===== Passage =====
From 29f9fec267d70a6059f6dd10b33c2bb762ba0e68 Mon Sep 17 00:00:00 2001
From: Matthew Honnibal <honnibal+gh@gmail.com>
Date: Mon, 7 Oct 2019 23:34:58 +0200
Subject: [PATCH] Improve spacy pretrain (#4393)

* Support bilstm_depth arg in spacy pretrain

* Add option to ignore zero vectors in get_cossim_loss

* Use cosine loss in Cloze multitask
---
 spacy/_ml.py             | 14 +++++++++++---
 spacy/cli/pretrain.py    |  8 +++++++-
 spacy/pipeline/pipes.pyx |  5 ++---
 3 files changed, 20 insertions(+), 7 deletions(-)

diff --git a/spacy/_ml.py b/spacy/_ml.py
index 6104324ab..86dac6c7a 100644
--- a/spacy/_ml.py
+++ b/spacy/_ml.py
@@ -953,16 +953,24 @@ class CharacterEmbed(Model):
         return output, backprop_character_embed
 
 
-def get_cossim_loss(yh, y):
+def get_cossim_loss(yh, y, ignore_zeros=False):
+    xp = get_array_module(yh)
=====
Exercise tasks:
1) Copy the part of the patch starting with "From 29f9fec267d70a6059f6dd10b33c2bb762ba0e68 Mon" and going on through "spacy pretrain (#4393)".
2) According to the patch, how many files were changed?
3) Say whether each statement agrees with the patch, and quote the words that decide it: (a) The patch is dated October 2019. (b) The Cloze multitask was changed to use cosine loss. (c) The patch removes more lines than it adds.
===== Provided material =====
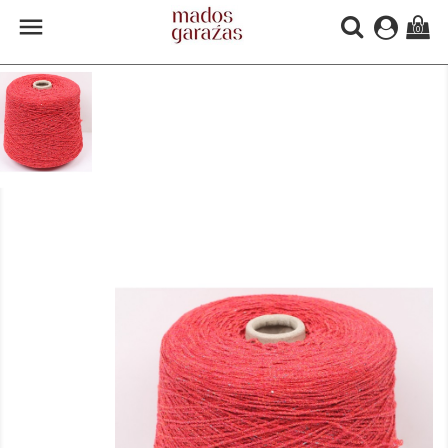

(0)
=====
Responses by task:
1)
From 29f9fec267d70a6059f6dd10b33c2bb762ba0e68 Mon Sep 17 00:00:00 2001
From: Matthew Honnibal <honnibal+gh@gmail.com>
Date: Mon, 7 Oct 2019 23:34:58 +0200
Subject: [PATCH] Improve spacy pretrain (#4393)

2) Three files were changed.

3)
(a) Yes: "Date: Mon, 7 Oct 2019 23:34:58 +0200"
(b) Yes: "Use cosine loss in Cloze multitask"
(c) No: "20 insertions(+), 7 deletions(-)"